Because a variable of type object can refer to a boxed copy of a value, it’s only reasonable to allow you to get at that boxed value through the variable. You might expect to be able to access the boxed int value that a variable o refers to by using a simple assignment statement such as this:

int i = o;

However, if you try this syntax, you’ll get a compile-time error. If you think about it, it’s fairly sensible that you can’t use the int i = o; syntax. After all, o could be referencing absolutely anything and not just an int. Consider what would happen in the following code if this statement were allowed:

Circle c = new Circle(); 
int i = 42; 
object o; 
o = c; // o refers to a circle 
i = o; // what is stored in i?

To obtain the value of the boxed copy, you must use what is known as a cast. This is an operation that checks whether converting an item of one type to another is safe before actually making the copy. You prefix the object variable with the name of the type in parentheses, as in this example:

int i = 42; 
object o = i; // boxes 
i = (int)o; // compiles okay

The effect of this cast is subtle. The compiler notices that you’ve specified the type int in the cast. Next, the compiler generates code to check what o actually refers to at runtime. It could be absolutely anything. Just because your cast says o refers to an int, that doesn’t mean it actually does. If o really does refer to a boxed int and everything matches, the cast succeeds, and the compiler-generated code extracts the value from the boxed int and copies it to i. (In this example, the boxed value is then stored in i.) This is called unboxing. The following diagram shows what’s happening:

f0223-01.jpg

On the other hand, if o does not refer to a boxed int, there is a type mismatch, causing the cast to fail. The compiler-generated code throws an InvalidCastException exception at runtime.
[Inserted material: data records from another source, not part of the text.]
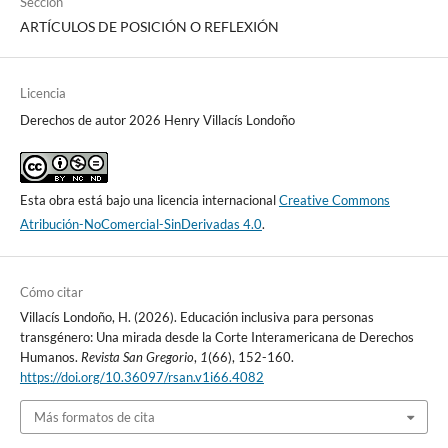
Sección
ARTÍCULOS DE POSICIÓN O REFLEXIÓN
Licencia
Derechos de autor 2026 Henry Villacís Londoño
Esta obra está bajo una licencia internacional
Creative Commons
Atribución-NoComercial-SinDerivadas 4.0
.
Cómo citar
Villacís Londoño, H. (2026). Educación inclusiva para personas
transgénero: Una mirada desde la Corte Interamericana de Derechos
Humanos.
Revista San Gregorio
,
1
(66), 152-160.
https://doi.org/10.36097/rsan.v1i66.4082
Más formatos de cita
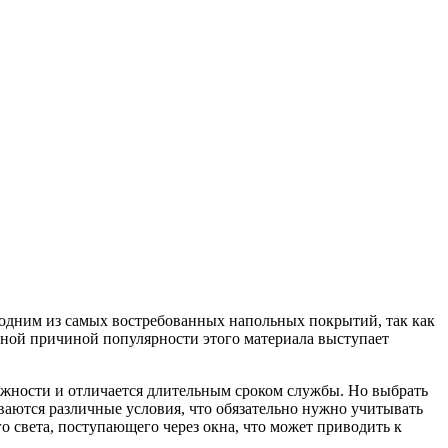
 одним из самых востребованных напольных покрытий, так как
вной причиной популярности этого материала выступает
ажности и отличается длительным сроком службы. Но выбрать
ваются различные условия, что обязательно нужно учитывать
 света, поступающего через окна, что может приводить к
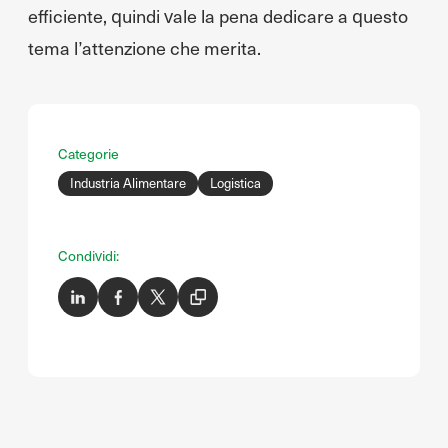
efficiente, quindi vale la pena dedicare a questo
tema l’attenzione che merita.
Categorie
Industria Alimentare
Logistica
Condividi:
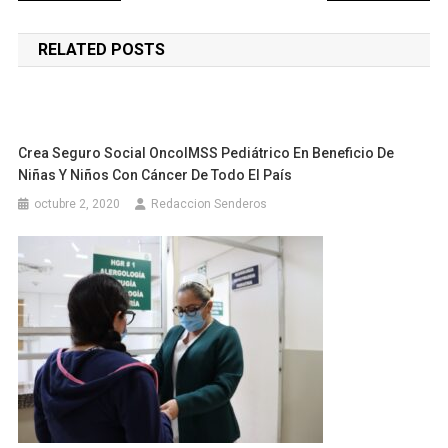
de
RELATED POSTS
entradas
Crea Seguro Social OncoIMSS Pediátrico En Beneficio De
Niñas Y Niños Con Cáncer De Todo El País
octubre 2, 2020
Redaccion Senderos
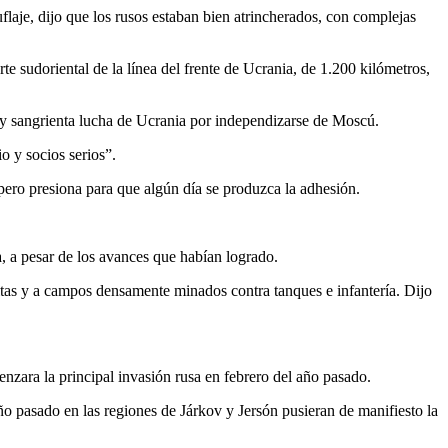
flaje, dijo que los rusos estaban bien atrincherados, con complejas
e sudoriental de la línea del frente de Ucrania, de 1.200 kilómetros,
a y sangrienta lucha de Ucrania por independizarse de Moscú.
o y socios serios”.
ero presiona para que algún día se produzca la adhesión.
, a pesar de los avances que habían logrado.
ultas y a campos densamente minados contra tanques e infantería. Dijo
enzara la principal invasión rusa en febrero del año pasado.
ño pasado en las regiones de Járkov y Jersón pusieran de manifiesto la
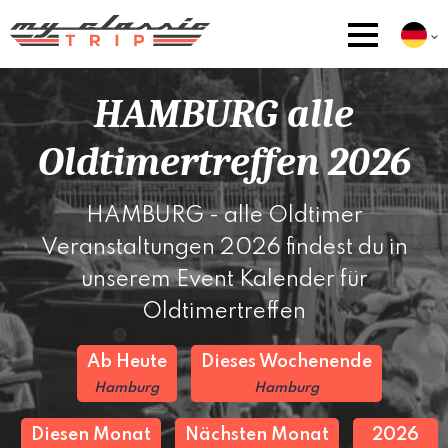
HAMBURG alle
Oldtimertreffen 2026
HAMBURG - alle Oldtimer
Veranstaltungen 2026 findest du in
unserem Event Kalender für
Oldtimertreffen
Ab Heute
Dieses Wochenende
Hamburg
Hamburg
Diesen Monat
Nächsten Monat
2026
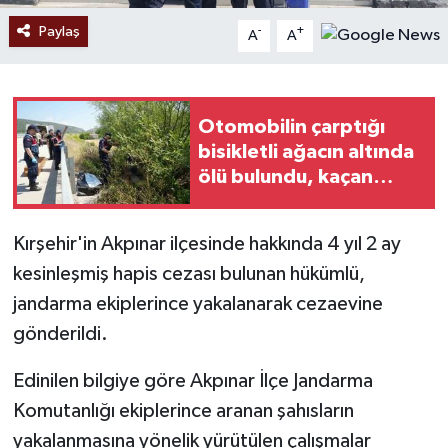
Paylaş
-
+
A
A
Otomobilin çarptığı
bisikletli ağacın altında
ölü bulundu, kaçan
sürücü kısa sürede
yakalandı
Kırşehir'in Akpınar ilçesinde hakkında 4 yıl 2 ay
kesinleşmiş hapis cezası bulunan hükümlü,
jandarma ekiplerince yakalanarak cezaevine
gönderildi.
Edinilen bilgiye göre Akpınar İlçe Jandarma
Komutanlığı ekiplerince aranan şahısların
yakalanmasına yönelik yürütülen çalışmalar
Here’s an example of an unboxing cast that fails:

Circle c = new Circle(42); 
object o = c; // doesn’t box because Circle is a reference variable 
int i = (int)o; // compiles okay but throws an exception at runtime

The following diagram illustrates this case:

f0223-02.jpg

You’ll use boxing and unboxing in later exercises. Keep in mind that boxing and unboxing are expensive operations because of the amount of checking required and the need to allocate additional heap memory. Boxing has its uses, but injudicious use can severely impair the performance of a program. You’ll see an alternative to boxing in Chapter 17, “Introducing generics.”